___ Texto de estudio

Un sentimiento de desconcierto y desánimo se expande alrededor del mundo. No se trata solamente de un proceso de desaceleración de la economía y de la escasez de oportunidades de trabajo, o de reacomodos geopolíticos que trastocan las democracias de Occidente y facilitan la instalación de gobiernos autoritarios, sino también de un hartazgo y repudio al desorden, a la corrupción, a la revolución ideológica que ha impuesto una corriente socialista diseñadora de la Agenda 2030, y al significativo cambio conductual que han generado las redes sociales, que impactan negativamente en la salud mental, individual o colectiva.
Es en ese contexto que se viene gestando, de manera rápidamente creciente, un movimiento de cambio encabezado por la llamada “Generación Z”, que hoy encuentra en las plataformas tecnológicas un veloz y eficiente mecanismo de comunicación y organización masiva, capaz de asestar un golpe al status quo tan certero como aquel que culminó en la Plaza de las Tres Culturas.
Después de la Segunda Guerra Mundial, y tras el surgimiento de grupos liberales que repudiaron la guerra de Vietnam, en París nació un movimiento estudiantil en el mes de mayo de 1968, que protagonizó protestas masivas a través de Europa y Asia, mediante las cuales se cuestionaron las estructuras políticas, culturales y sociales de la época.

______

### Tu tarea
Continúa el texto sobre la Generación Z a partir de su última oración. Los datos no tienen ninguna relación con el texto sobre la Generación Z.

___ Datos proporcionados

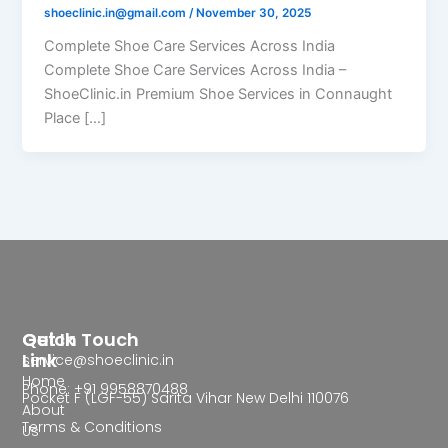
shoeclinic.in@gmail.com
/
November 30, 2025
Complete Shoe Care Services Across India
Complete Shoe Care Services Across India –
ShoeClinic.in Premium Shoe Services in Connaught
Place […]
Quick
Get In Touch
Link
service@shoeclinic.in
Home
Phone: +91 9958870488
Pocket F (LGF-55) Sarita Vihar New Delhi 110076
About
Terms & Conditions
Us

______

### Espacio de respuesta
En el trasfondo, los estudiantes de esa generación de baby boomers buscaron incidir en la forma poco democrática mediante la cual se definía el gobierno y se limitaba la libertad de expresión.
Los movimientos estudiantiles lucharon por expandir un pensamiento crítico que demandaba tolerancia hacia una cultura que abogó por la inclusión de la mujer en la vida económica y política del mundo, exigió mayor libertad en la expresión de la sexualidad y logró romper con una estructura jerárquica generacional que incidía negativamente en la movilidad social.
El movimiento tuvo gran influencia global, que aterrizó en México con facilidad por la coyuntura histórica en la que se dio, justo antes de la celebración de los Juegos Olímpicos de octubre de ese mismo año.
Los estudiantes marcharon y protestaron contra la administración de Gustavo Díaz Ordaz, quien, aun siendo respetuoso de la propiedad privada y de la economía de mercado, fue feroz ante las críticas y poco abierto a la hora de escuchar el reclamo de una generación de jóvenes que, bajo la influencia de los movimientos liberadores provocados por la música y la televisión de los Estados Unidos, deseaban ansiosamente hablar y participar más activamente en la conducción y desarrollo del Estado.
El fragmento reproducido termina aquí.